A Captive Insurance Company is a Property and Casualty Insurance Company that is formed to cover risks of its parent company. Captive Insurance is a risk management tool which allows businesses to more effectively and efficiently manage corporate risk. Captives often are set up to insure enterprise risk, risk for which commercial insurance is not available or may be too expensive.
What are the Advantages of a Captive?
In addition to cost effective risk management, Internal Revenue Code 831(b) provides significant tax advantages for small insurance companies (Captives). As long as annual premiums are $1.2 million or less, the captive should not pay federal income tax on premium income. Further, underwriting profits and reserve accounts remain tax free. Investment income is taxable to the captive insurance company at graduated corporate rates. Dividends distributed from the captive, if any, should be taxed at long-term capital gains rates as a qualifying dividend.
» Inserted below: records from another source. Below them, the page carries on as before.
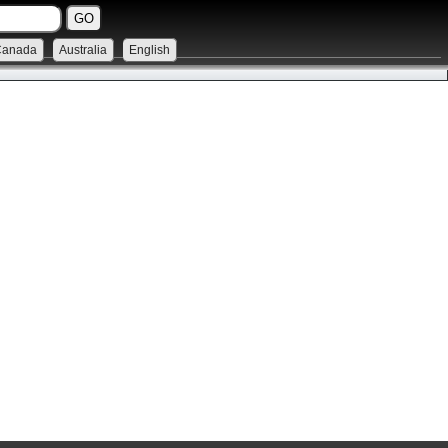
Canada
Australia
English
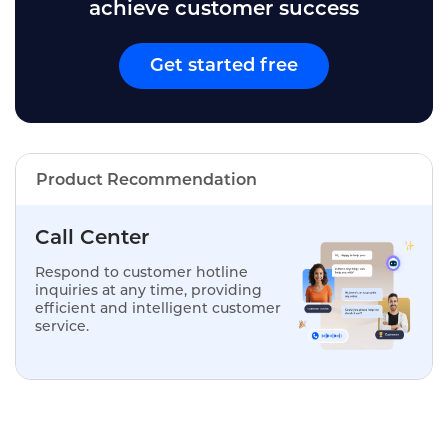
achieve customer success
Get started free
Product Recommendation
Call Center
Respond to customer hotline
inquiries at any time, providing
efficient and intelligent customer
service.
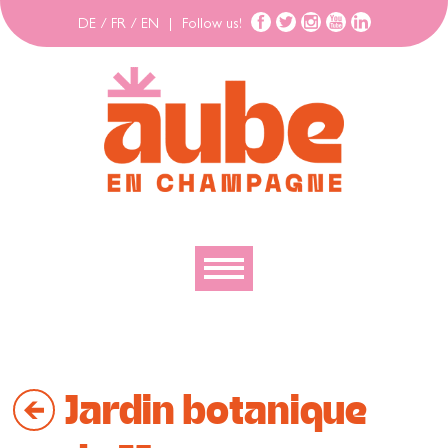
DE
/
FR
/
EN
|
Follow us!
To discover
To explore
Jardin botanique
To move
To stay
What Investments Can a Captive Own to Provide Reserves?
A captive can own any investment approved by the insurance regulators in the jurisdiction where the captive insurance company is domiciled. It is important for the captive to maintain appropriate liquid reserves in order to meet potential claims liabilities. Therefore, captive insurance companies are highly regulated, and investment portfolios tend to be conservative and provide significant liquidity. Oxford works closely with the insurance regulators in each domicile, to ensure that captive investment portfolios are conservative and provide adequate liquidity to allow for payment of claims and expenses.
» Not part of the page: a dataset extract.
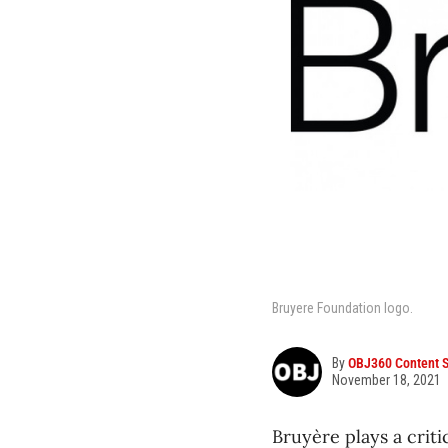
Bruyere Foundation logo.
By
OBJ360 Content S
November 18, 2021
Bruyère plays a criti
Investment Plans for captive insurance companies are typically structured in a manner which will reduce exposure to taxation from investment income. It is not uncommon for the captive investment manager to incorporate tax-free municipal bonds and other asset classes generating annual dividend income. The Dividends-Received Deduction under U.S. federal income tax law, provides that the captive can exclude 70% of the dividends it receives from taxable income.
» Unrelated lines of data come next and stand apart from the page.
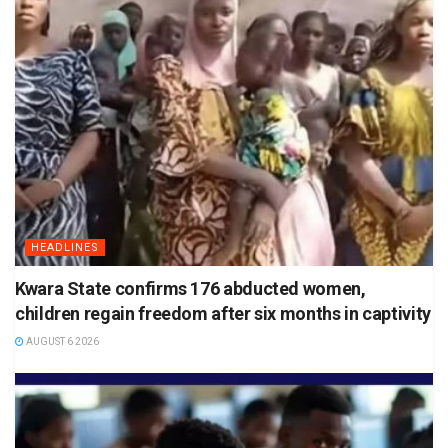
HEADLINES
Kwara State confirms 176 abducted women,
children regain freedom after six months in captivity
AUGUST 6 2026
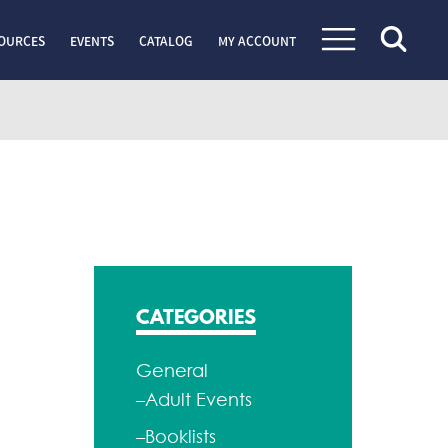
OURCES
EVENTS
CATALOG
MY ACCOUNT
CATEGORIES
General
–Adult Events
–Booklists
How does a Captive fit into my Overall Estate Plan?
A captive insurance company is not an estate planning tool. However, the establishment of a captive insurance company can complement your estate plan. One of the advantages of flexible captive ownership is the ability to create CIC shares in your children’s name, or in an irrevocable trust, outside of the taxable estate. You should discuss captive creation strategies with your estate planning counsel to assure that the most appropriate structure is utilized to fit your estate planning objectives.
Are Captives New to the Marketplace?
Captive Insurance is not a new concept. The concept of a business forming a wholly-owned insurance company which would insure its owner’s risks can be traced back to the group of London merchants who lost their assets in the Tooley Street fire in 1861. The concept continued in the 1920s when several corporations with multi-national interests, including British Petroleum, Unilever and Lufthansa each formed wholly-owned insurance companies. The late Fred Reiss conceived and marketed the concept of a wholly-owned insurance company which he called a “captive”. CICs have stood the test of time since 1957 when Reiss formed his first captive in Cleveland, Ohio for the Youngstown Sheet and Tube Company. Most Fortune 500 companies have their own Captives. Thousands of small companies have also set up captive insurance companies. What is different today is that a client can enjoy a conservative structure within a highly regulated U.S. Domicile with reasonable cost, or they can also enjoy a conservative international structure offering economies of scale that allow captive implementation on a very cost efficient basis.